My knee was very painful from day one after that surgery. The patella tendon area and below the patella was very painful, swollen and hot. It was first thought I had a bad case of patellar tendonitis. I was placed on diclofenac and ultrasound to the tendon. I did icing, modified PT, crutches and iontophoresis. Once again I had to do the over pressure program of hanging weights for extension and the ERMI for flexion. The pain worsened and I was losing some flexion. The knee was still hot. I was beginning to suspect I was developing scar tissue as soon as 3-4 weeks post op. I was feeling stuck down anteriorly at 5 weeks post op. I saw the Dr for a 7 weeks post-op appt. He confirmed my suspicion....scar tissue. I went thru a round of high dose Celebrex and asprin, cortisone shot, medrol dose pak, more icing, and modified PT. There was no improvement. The knee was still getting swollen, hot and painful. I was losing more flexion. I went from 120, at 2 weeks post op, to about 105 on flexion. I had blood tests to rule out any infection. I saw the Dr again and I will be going back for my 12th surgery. This will be an open surgery for scar tissue removal, scheduled for Oct.

My arthrofibrosis journey

My arthrofibrosis journey began with several factors:

I had a surgical procedure, TWICE, thru my extensor mechanism,the patella tendon.

I had prolonged immobilization in cast, splints.

I had severe quad atrophy

I had delayed physical therapy by 7 weeks.

I had synovitis.... an inflammatory procees going on in the knee.

These events set off symptoms of pain, swelling, heat, loss of flexion, extension, tight patella.

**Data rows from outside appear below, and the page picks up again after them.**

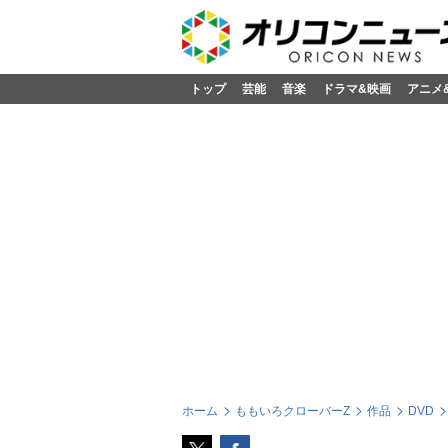
トップ
芸能
音楽
ドラマ&映画
アニメ
ホーム
ももいろクローバーZ
作品
DVD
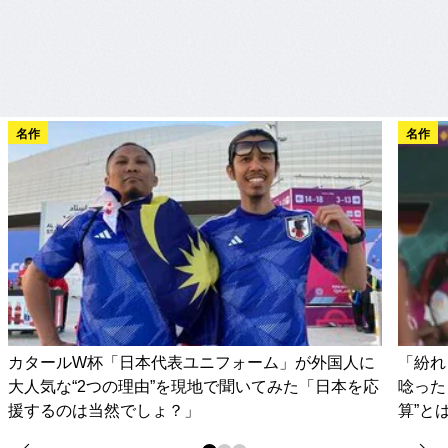
名作
名作
カタールW杯「日本代表ユニフォーム」が外国人に
「紛れ
大人気な“2つの理由”を現地で聞いてみた「日本を応
唸った
援するのは当然でしょ？」
算”と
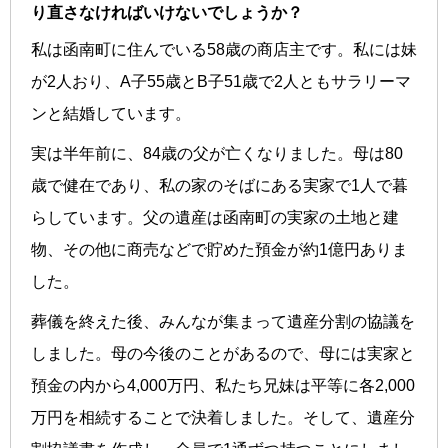
り直さなければいけないでしょうか？
私は函南町に住んでいる58歳の商店主です。私には妹
が2人おり、A子55歳とB子51歳で2人ともサラリーマ
ンと結婚しています。
実は半年前に、84歳の父が亡くなりました。母は80
歳で健在であり、私の家のそばにある実家で1人で暮
らしています。父の遺産は函南町の実家の土地と建
物、その他に商売などで貯めた預金が約1億円ありま
した。
葬儀を終えた後、みんなが集まって遺産分割の協議を
しました。母の今後のことがあるので、母には実家と
預金の内から4,000万円、私たち兄妹は平等に各2,000
万円を相続することで決着しました。そして、遺産分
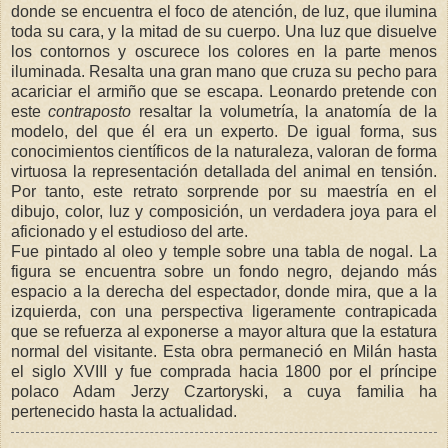
donde se encuentra el foco de atención, de luz, que ilumina
toda su cara, y la mitad de su cuerpo. Una luz que disuelve
los contornos y oscurece los colores en la parte menos
iluminada. Resalta una gran mano que cruza su pecho para
acariciar el armiño que se escapa. Leonardo pretende con
este
contraposto
resaltar la volumetría, la anatomía de la
modelo, del que él era un experto. De igual forma, sus
conocimientos científicos de la naturaleza, valoran de forma
virtuosa la representación detallada del animal en tensión.
Por tanto, este retrato sorprende por su maestría en el
dibujo, color, luz y composición, un verdadera joya para el
aficionado y el estudioso del arte.
Fue pintado al oleo y temple sobre una tabla de nogal. La
figura se encuentra sobre un fondo negro, dejando más
espacio a la derecha del espectador, donde mira, que a la
izquierda, con una perspectiva ligeramente contrapicada
que se refuerza al exponerse a mayor altura que la estatura
normal del visitante. Esta obra permaneció en Milán hasta
el siglo XVIII y fue comprada hacia 1800 por el príncipe
polaco Adam Jerzy Czartoryski, a cuya familia ha
pertenecido hasta la actualidad.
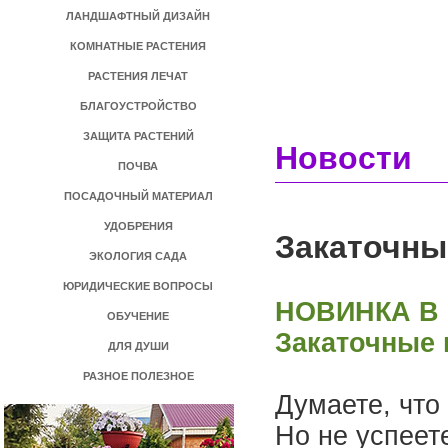
ЛАНДШАФТНЫЙ ДИЗАЙН
КОМНАТНЫЕ РАСТЕНИЯ
РАСТЕНИЯ ЛЕЧАТ
БЛАГОУСТРОЙСТВО
ЗАЩИТА РАСТЕНИЙ
Новости
ПОЧВА
ПОСАДОЧНЫЙ МАТЕРИАЛ
УДОБРЕНИЯ
Закаточн
ЭКОЛОГИЯ САДА
ЮРИДИЧЕСКИЕ ВОПРОСЫ
НОВИНКА В 
ОБУЧЕНИЕ
Закаточные
ДЛЯ ДУШИ
РАЗНОЕ ПОЛЕЗНОЕ
Думаете, что
Но не успеет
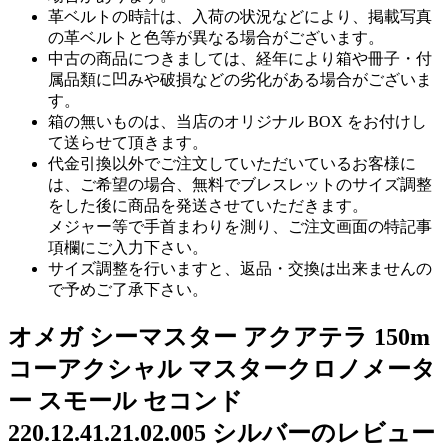
革ベルトの時計は、入荷の状況などにより、掲載写真
の革ベルトと色等が異なる場合がございます。
中古の商品につきましては、経年により箱や冊子・付
属品類に凹みや破損などの劣化がある場合がございま
す。
箱の無いものは、当店のオリジナル BOX をお付けし
て送らせて頂きます。
代金引換以外でご注文していただいているお客様に
は、ご希望の場合、無料でブレスレットのサイズ調整
をした後に商品を発送させていただきます。
メジャー等で手首まわりを測り、ご注文画面の特記事
項欄にご入力下さい。
サイズ調整を行いますと、返品・交換は出来ませんの
で予めご了承下さい。
オメガ シーマスター アクアテラ 150m
コーアクシャル マスタークロノメータ
ー スモール セコンド
220.12.41.21.02.005 シルバーのレビュー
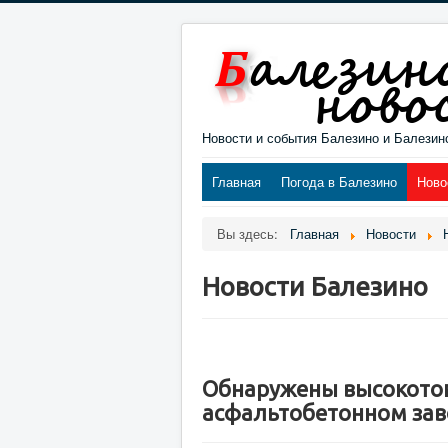
Новости и события Балезино и Балезин
Главная
Погода в Балезино
Ново
Вы здесь:
Главная
Новости
Новости Балезино
Обнаружены высокоток
асфальтобетонном зав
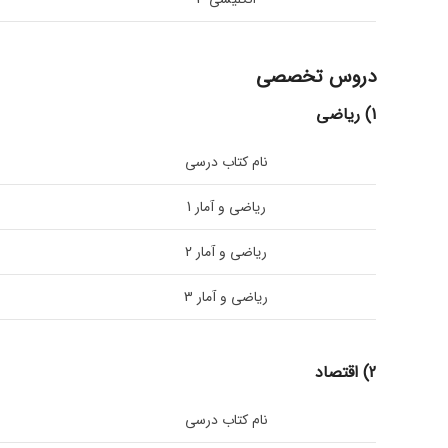
دروس تخصصی
1) ریاضی
نام کتاب درسی
ریاضی و آمار 1
ریاضی و آمار 2
ریاضی و آمار 3
2) اقتصاد
نام کتاب درسی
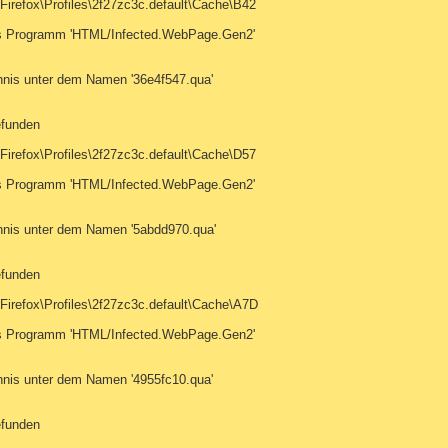
Firefox\Profiles\2f27zc3c.default\Cache\B42
tes Programm 'HTML/Infected.WebPage.Gen2'
hnis unter dem Namen '36e4f547.qua'
efunden
Firefox\Profiles\2f27zc3c.default\Cache\D57
tes Programm 'HTML/Infected.WebPage.Gen2'
hnis unter dem Namen '5abdd970.qua'
efunden
Firefox\Profiles\2f27zc3c.default\Cache\A7D
tes Programm 'HTML/Infected.WebPage.Gen2'
hnis unter dem Namen '4955fc10.qua'
efunden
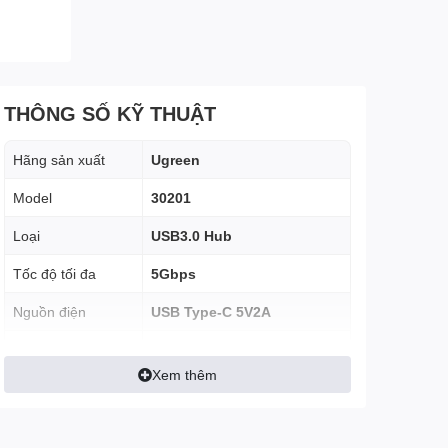
THÔNG SỐ KỸ THUẬT
Hãng sản xuất
Ugreen
Model
30201
Loại
USB3.0 Hub
Tốc độ tối đa
5Gbps
Nguồn điện
USB Type-C 5V2A
Chiều dài dây nối
1m
Xem thêm
Vỏ nhựa ABS, đầu cắm mạ
Chất liệu
Nikel
Tính năng Hỗ trợ
Có LED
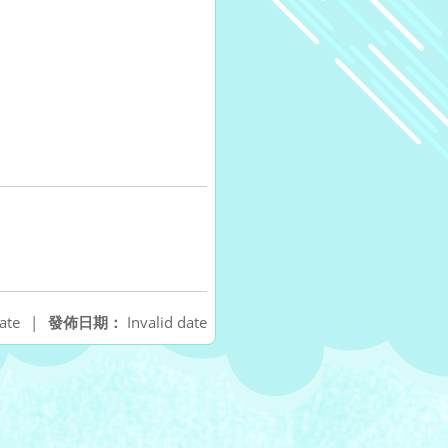
ate
|
發佈日期：
Invalid date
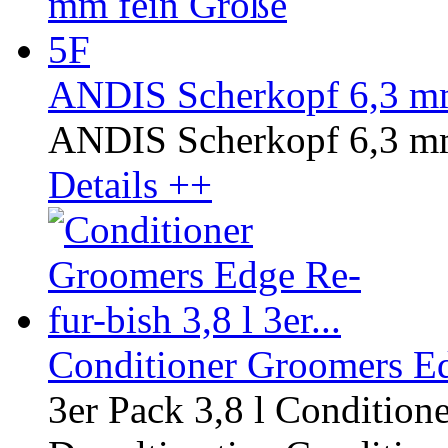
ANDIS Scherkopf 6,3 mm
ANDIS Scherkopf 6,3 mm
Details ++
Conditioner Groomers Edg
3er Pack 3,8 l Condition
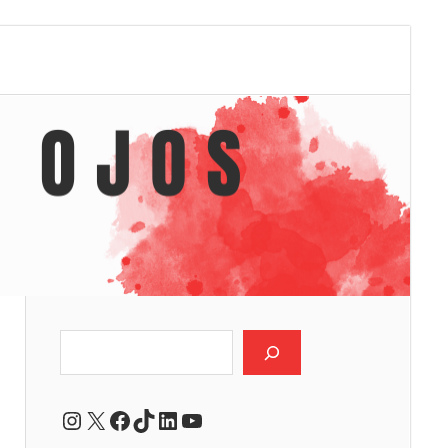
Buscar
Instagram
X
Facebook
TikTok
LinkedIn
YouTube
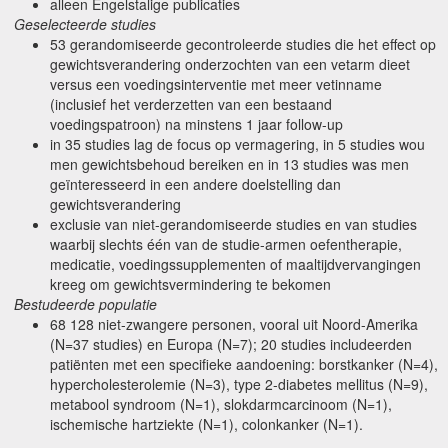
alleen Engelstalige publicaties
Geselecteerde studies
53 gerandomiseerde gecontroleerde studies die het effect op
gewichtsverandering onderzochten van een vetarm dieet
versus een voedingsinterventie met meer vetinname
(inclusief het verderzetten van een bestaand
voedingspatroon) na minstens 1 jaar follow-up
in 35 studies lag de focus op vermagering, in 5 studies wou
men gewichtsbehoud bereiken en in 13 studies was men
geïnteresseerd in een andere doelstelling dan
gewichtsverandering
exclusie van niet-gerandomiseerde studies en van studies
waarbij slechts één van de studie-armen oefentherapie,
medicatie, voedingssupplementen of maaltijdvervangingen
kreeg om gewichtsvermindering te bekomen
Bestudeerde populatie
68 128 niet-zwangere personen, vooral uit Noord-Amerika
(N=37 studies) en Europa (N=7); 20 studies includeerden
patiënten met een specifieke aandoening: borstkanker (N=4),
hypercholesterolemie (N=3), type 2-diabetes mellitus (N=9),
metabool syndroom (N=1), slokdarmcarcinoom (N=1),
ischemische hartziekte (N=1), colonkanker (N=1).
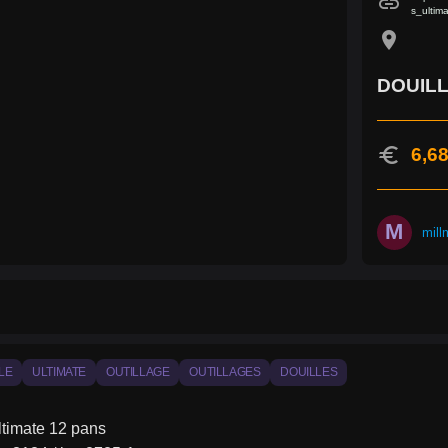
link
s_ultim
location_on
DOUILL
euro
6,68
M
mill
LE
ULTIMATE
OUTILLAGE
OUTILLAGES
DOUILLES
ltimate 12 pans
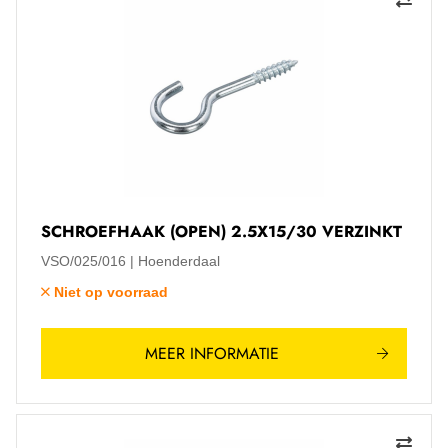
SCHROEFHAAK (OPEN) 2.5X15/30 VERZINKT
VSO/025/016
Hoenderdaal
Niet op voorraad
MEER INFORMATIE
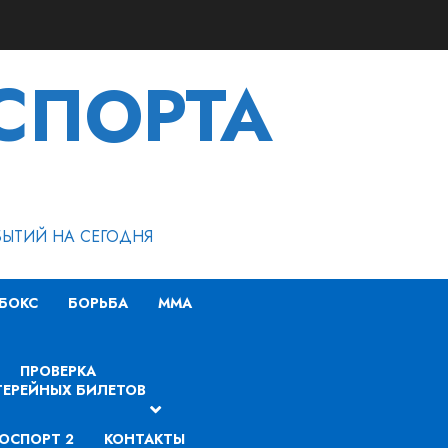
СПОРТА
БЫТИЙ НА СЕГОДНЯ
БОКС
БОРЬБА
MMA
ПРОВЕРКА
ЕРЕЙНЫХ БИЛЕТОВ
ОСПОРТ 2
КОНТАКТЫ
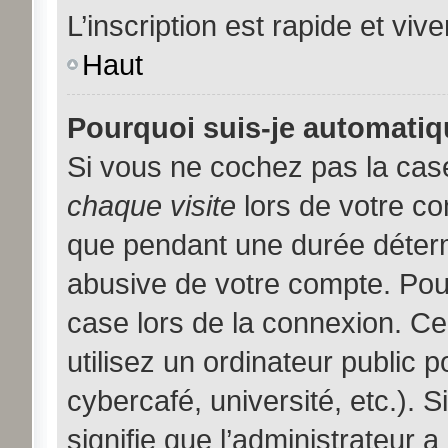
L’inscription est rapide et viv
Haut
Pourquoi suis-je automati
Si vous ne cochez pas la ca
chaque visite
lors de votre c
que pendant une durée déterm
abusive de votre compte. Pou
case lors de la connexion. C
utilisez un ordinateur public 
cybercafé, université, etc.). 
signifie que l’administrateur a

These events cascaded down further to permanent damage to my patellar tendon and patella in the form of patella baja/infera, infrapatellar contracture syndrome and patella articular cartilage damage. If the medical community had recognised the symptoms of arthrofibrosis in my knee and knew how to treat it, I most likely would not have ended up with a knee replacement in 4 1/2 yrs time after my accident.

I want to try and help others who are in the early stages of their knee journey - injuries, surgeries or fractures - and are looking for information for problems they might be encountering, with pain, stiffness, loss of flexion/extension, swelling and heat. I hope by reading my story you will see the importance of early recognition and treament of scar tissue/arthrofibrosis, before it causes a life long, debilitating problem.

Arthrofibrosis is a terrible, terrible, unrelenting, condition.